Short exercise
Pull out every line in the records below that contains the string "center".

Exercise material
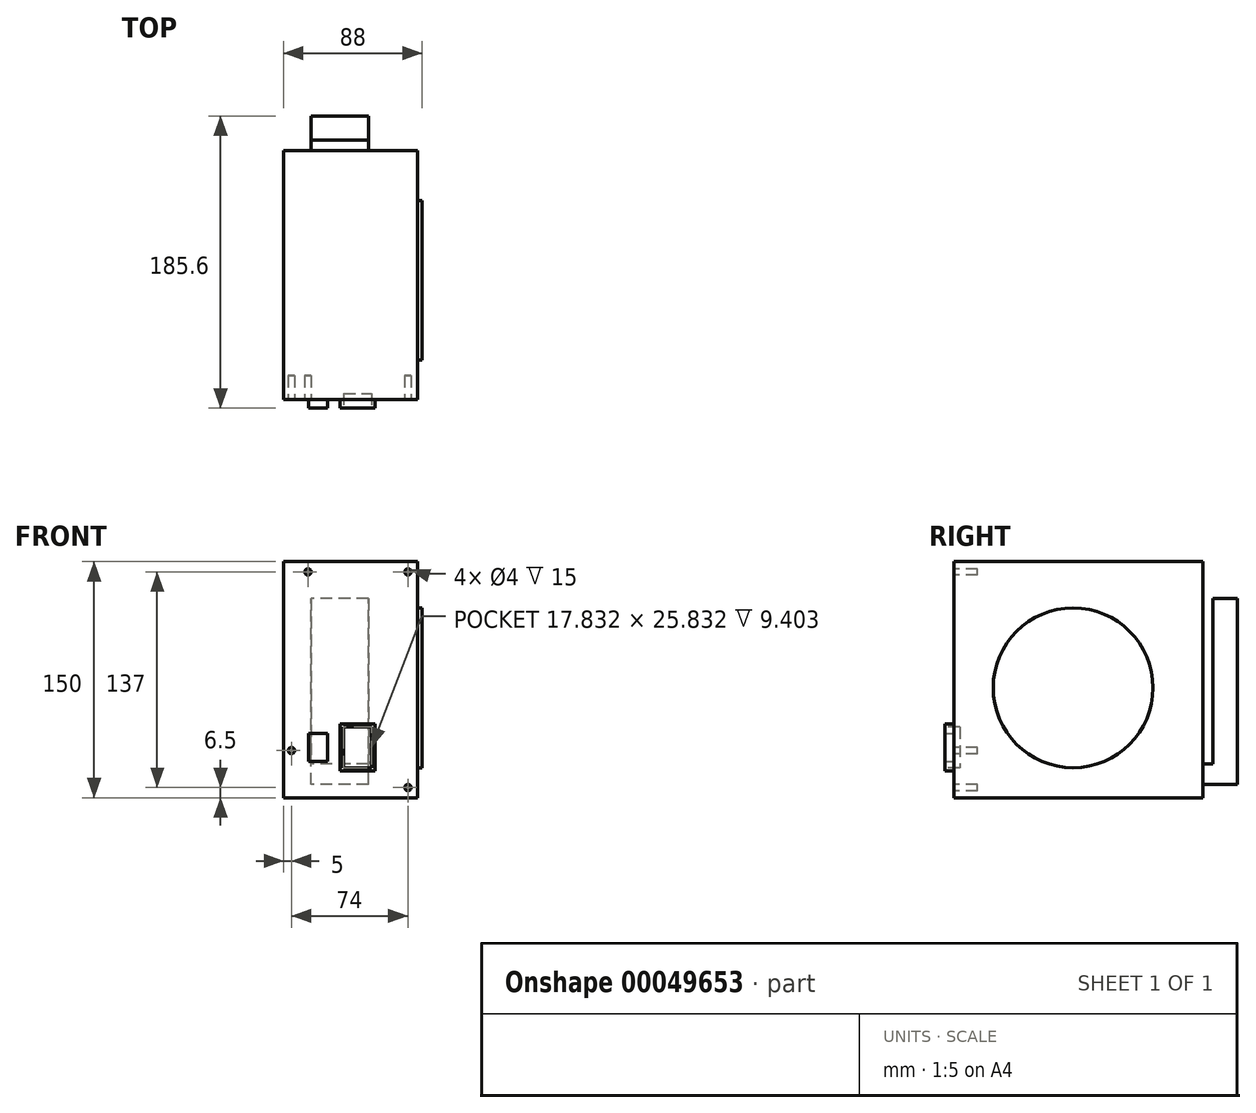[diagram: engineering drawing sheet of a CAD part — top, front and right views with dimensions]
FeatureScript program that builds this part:
annotation { "Feature Type Name" : "Feature", "Feature Type Description" : "" }
export const myFeature = defineFeature(function(context is Context, id is Id, definition is map)
    precondition{}
    {
        {
            var Q0;
            Q0=qCreatedBy(makeId("Front.planeOp"),FACE);
            var sketch = newSketch(context, id + "F0", { "sketchPlane" : qUnion([Q0])});
            skLineSegment(sketch, "E0.bottom", {"start": v(0, 0) * mm, "end": v(85, 0) * mm});
            skLineSegment(sketch, "E0.top", {"start": v(0, 150) * mm, "end": v(85, 150) * mm});
            skLineSegment(sketch, "E0.left", {"start": v(0, 0) * mm, "end": v(0, 150) * mm});
            skLineSegment(sketch, "E0.right", {"start": v(85, 0) * mm, "end": v(85, 150) * mm});
            skCircle(sketch, "E1", {"center": v(5, 30) * mm, "radius": 2 * mm});
            skCircle(sketch, "E2", {"center": v(15.5, 143.5) * mm, "radius": 2 * mm});
            skCircle(sketch, "E3", {"center": v(79, 143.5) * mm, "radius": 2 * mm});
            skCircle(sketch, "E4", {"center": v(79, 6.5) * mm, "radius": 2 * mm});
            skSolve(sketch);
        }
        {
            var Q0;
            Q0=makeQuery(id+"F0.imprint","IMPRINT",FACE,{"disambiguationData":[TD([[makeQuery(id+"F0.imprint","IMPRINT",EDGE,{"derivedFrom":sQuery(id+"F0.wireOp",EDGE,"E0.bottom")}),1.0]])]});
            var Q1;
            Q1=makeQuery(id+"F0.imprint","IMPRINT",FACE,{"disambiguationData":[TD([[makeQuery(id+"F0.imprint","IMPRINT",EDGE,{"derivedFrom":sQuery(id+"F0.wireOp",EDGE,"E2")}),1.0]])]});
            var Q2;
            Q2=makeQuery(id+"F0.imprint","IMPRINT",FACE,{"disambiguationData":[TD([[makeQuery(id+"F0.imprint","IMPRINT",EDGE,{"derivedFrom":sQuery(id+"F0.wireOp",EDGE,"E3")}),1.0]])]});
            var Q3;
            Q3=makeQuery(id+"F0.imprint","IMPRINT",FACE,{"disambiguationData":[TD([[makeQuery(id+"F0.imprint","IMPRINT",EDGE,{"derivedFrom":sQuery(id+"F0.wireOp",EDGE,"E4")}),1.0]])]});
            var Q4;
            Q4=makeQuery(id+"F0.imprint","IMPRINT",FACE,{"disambiguationData":[TD([[makeQuery(id+"F0.imprint","IMPRINT",EDGE,{"derivedFrom":sQuery(id+"F0.wireOp",EDGE,"E1")}),1.0]])]});
            extrude(context, id + "F1", {"entities" : qUnion([Q0, Q1, Q2, Q3, Q4]), "depth" : 158 * mm});
        }
        {
            var Q0;
            Q0=makeQuery(id+"F1.opExtrude","CAP_FACE",FACE,{"disambiguationData":[OSD([sQuery(id+"F0.wireOp",EDGE,"E0.bottom"),sQuery(id+"F0.wireOp",EDGE,"E0.top"),sQuery(id+"F0.wireOp",EDGE,"E0.left"),sQuery(id+"F0.wireOp",EDGE,"E0.right")])],"isStart":false});
            var sketch = newSketch(context, id + "F2", { "sketchPlane" : qUnion([Q0])});
            skCircle(sketch, "E5.0", {"center": v(79, 6.5) * mm, "radius": 2 * mm});
            skCircle(sketch, "E6.0", {"center": v(5, 30) * mm, "radius": 2 * mm});
            skCircle(sketch, "E7.0", {"center": v(15.5, 143.5) * mm, "radius": 2 * mm});
            skCircle(sketch, "E8.0", {"center": v(79, 143.5) * mm, "radius": 2 * mm});
            skSolve(sketch);
        }
        {
            var Q0;
            Q0 = qSketchRegion(id + "F2", true);
            extrude(context, id + "F3", {"entities" : qUnion([Q0]), "operationType" : NewBodyOperationType.REMOVE, "oppositeDirection" : true, "depth" : 15 * mm});
        }
        {
            var Q0;
            Q0=makeQuery(id+"F1.opExtrude","CAP_FACE",FACE,{"disambiguationData":[OSD([sQuery(id+"F0.wireOp",EDGE,"E0.bottom"),sQuery(id+"F0.wireOp",EDGE,"E0.top"),sQuery(id+"F0.wireOp",EDGE,"E0.left"),sQuery(id+"F0.wireOp",EDGE,"E0.right")])],"isStart":false});
            var sketch = newSketch(context, id + "F4", { "sketchPlane" : qUnion([Q0])});
            skLineSegment(sketch, "E9.bottom", {"start": v(58, 17) * mm, "end": v(36, 17) * mm});
            skLineSegment(sketch, "E9.top", {"start": v(58, 47) * mm, "end": v(36, 47) * mm});
            skLineSegment(sketch, "E9.left", {"start": v(58, 17) * mm, "end": v(58, 47) * mm});
            skLineSegment(sketch, "E9.right", {"start": v(36, 17) * mm, "end": v(36, 47) * mm});
            skLineSegment(sketch, "E10.bottom", {"start": v(28, 23) * mm, "end": v(16, 23) * mm});
            skLineSegment(sketch, "E10.top", {"start": v(28, 41) * mm, "end": v(16, 41) * mm});
            skLineSegment(sketch, "E10.left", {"start": v(28, 23) * mm, "end": v(28, 41) * mm});
            skLineSegment(sketch, "E10.right", {"start": v(16, 23) * mm, "end": v(16, 41) * mm});
            skSolve(sketch);
        }
        {
            var Q0;
            Q0=makeQuery(id+"F4.imprint","IMPRINT",FACE,{"disambiguationData":[TD([[makeQuery(id+"F4.imprint","IMPRINT",EDGE,{"derivedFrom":sQuery(id+"F4.wireOp",EDGE,"E10.bottom")}),-1.0]])]});
            var Q1;
            Q1=makeQuery(id+"F4.imprint","IMPRINT",FACE,{"disambiguationData":[TD([[makeQuery(id+"F4.imprint","IMPRINT",EDGE,{"derivedFrom":sQuery(id+"F4.wireOp",EDGE,"E9.bottom")}),-1.0]])]});
            extrude(context, id + "F5", {"entities" : qUnion([Q0, Q1]), "operationType" : NewBodyOperationType.ADD, "depth" : 5.6 * mm});
        }
        {
            var Q0;
            Q0=makeQuery(id+"F5.opExtrude","CAP_FACE",FACE,{"disambiguationData":[OSD([sQuery(id+"F4.wireOp",EDGE,"E9.bottom"),sQuery(id+"F4.wireOp",EDGE,"E9.top"),sQuery(id+"F4.wireOp",EDGE,"E9.left"),sQuery(id+"F4.wireOp",EDGE,"E9.right")])],"isStart":false});
            var sketch = newSketch(context, id + "F6", { "sketchPlane" : qUnion([Q0])});
            skLineSegment(sketch, "E11.0", {"start": v(38.08, 19.08) * mm, "end": v(55.92, 19.08) * mm});
            skLineSegment(sketch, "E11.1", {"start": v(38.08, 44.92) * mm, "end": v(38.08, 19.08) * mm});
            skLineSegment(sketch, "E11.2", {"start": v(55.92, 44.92) * mm, "end": v(38.08, 44.92) * mm});
            skLineSegment(sketch, "E11.3", {"start": v(55.92, 19.08) * mm, "end": v(55.92, 44.92) * mm});
            skSolve(sketch);
        }
        {
            var Q0;
            Q0=makeQuery(id+"F6.imprint","IMPRINT",FACE,{"disambiguationData":[TD([[makeQuery(id+"F6.imprint","IMPRINT",EDGE,{"derivedFrom":sQuery(id+"F6.wireOp",EDGE,"E11.0")}),1.0]])]});
            extrude(context, id + "F7", {"entities" : qUnion([Q0]), "operationType" : NewBodyOperationType.REMOVE, "oppositeDirection" : true, "depth" : 9.4 * mm});
        }
        {
            var Q0;
            Q0=makeQuery(id+"F1.opExtrude","SWEPT_FACE",FACE,{"disambiguationData":[OSD([sQuery(id+"F0.wireOp",EDGE,"E0.right")])]});
            var sketch = newSketch(context, id + "F8", { "sketchPlane" : qUnion([Q0])});
            skCircle(sketch, "E12", {"center": v(-82.33, 69.87) * mm, "radius": 50.72 * mm});
            skSolve(sketch);
        }
        {
            var Q0;
            Q0 = qSketchRegion(id + "F8", true);
            var Q1;
            Q1=makeQuery(id+"F8.imprint","IMPRINT",FACE,{"disambiguationData":[TD([[makeQuery(id+"F8.imprint","IMPRINT",EDGE,{"derivedFrom":sQuery(id+"F8.wireOp",EDGE,"E12")}),1.0]])]});
            extrude(context, id + "F9", {"entities" : qUnion([Q0, Q1]), "operationType" : NewBodyOperationType.ADD, "depth" : 3 * mm});
        }
        {
            var Q0;
            Q0=makeQuery(id+"F0.imprint","IMPRINT",FACE,{"disambiguationData":[TD([[makeQuery(id+"F0.imprint","IMPRINT",EDGE,{"derivedFrom":sQuery(id+"F0.wireOp",EDGE,"E0.bottom")}),1.0]])]});
            var sketch = newSketch(context, id + "F10", { "sketchPlane" : qUnion([Q0])});
            skLineSegment(sketch, "E13.bottom", {"start": v(53.93, 8.49) * mm, "end": v(17.55, 8.49) * mm});
            skLineSegment(sketch, "E13.top", {"start": v(53.93, 21.4) * mm, "end": v(17.55, 21.4) * mm});
            skLineSegment(sketch, "E13.left", {"start": v(53.93, 8.49) * mm, "end": v(53.93, 21.4) * mm});
            skLineSegment(sketch, "E13.right", {"start": v(17.55, 8.49) * mm, "end": v(17.55, 21.4) * mm});
            skSolve(sketch);
        }
        {
            var Q0;
            Q0 = qSketchRegion(id + "F10", true);
            extrude(context, id + "F11", {"entities" : qUnion([Q0]), "operationType" : NewBodyOperationType.ADD, "oppositeDirection" : true, "depth" : 22.01 * mm});
        }
        {
            var Q0;
            Q0=makeQuery(id+"F11.opExtrude","SWEPT_FACE",FACE,{"disambiguationData":[OSD([sQuery(id+"F10.wireOp",EDGE,"E13.top")])]});
            var sketch = newSketch(context, id + "F12", { "sketchPlane" : qUnion([Q0])});
            skLineSegment(sketch, "E14.bottom", {"start": v(53.93, 22.01) * mm, "end": v(17.55, 22.01) * mm});
            skLineSegment(sketch, "E14.top", {"start": v(53.93, 6.55) * mm, "end": v(17.55, 6.55) * mm});
            skLineSegment(sketch, "E14.left", {"start": v(53.93, 22.01) * mm, "end": v(53.93, 6.55) * mm});
            skLineSegment(sketch, "E14.right", {"start": v(17.55, 22.01) * mm, "end": v(17.55, 6.55) * mm});
            skSolve(sketch);
        }
        {
            var Q0;
            Q0=makeQuery(id+"F12.imprint","IMPRINT",FACE,{"disambiguationData":[TD([[makeQuery(id+"F12.imprint","IMPRINT",EDGE,{"derivedFrom":sQuery(id+"F12.wireOp",EDGE,"E14.bottom")}),1.0]])]});
            extrude(context, id + "F13", {"entities" : qUnion([Q0]), "operationType" : NewBodyOperationType.ADD, "depth" : 105.27 * mm});
        }
    });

The solution
            skCircle(sketch, "E1", {"center": v(5, 30) * mm, "radius": 2 * mm});
            skCircle(sketch, "E2", {"center": v(15.5, 143.5) * mm, "radius": 2 * mm});
            skCircle(sketch, "E3", {"center": v(79, 143.5) * mm, "radius": 2 * mm});
            skCircle(sketch, "E4", {"center": v(79, 6.5) * mm, "radius": 2 * mm});
            skCircle(sketch, "E5.0", {"center": v(79, 6.5) * mm, "radius": 2 * mm});
            skCircle(sketch, "E6.0", {"center": v(5, 30) * mm, "radius": 2 * mm});
            skCircle(sketch, "E7.0", {"center": v(15.5, 143.5) * mm, "radius": 2 * mm});
            skCircle(sketch, "E8.0", {"center": v(79, 143.5) * mm, "radius": 2 * mm});
            skCircle(sketch, "E12", {"center": v(-82.33, 69.87) * mm, "radius": 50.72 * mm});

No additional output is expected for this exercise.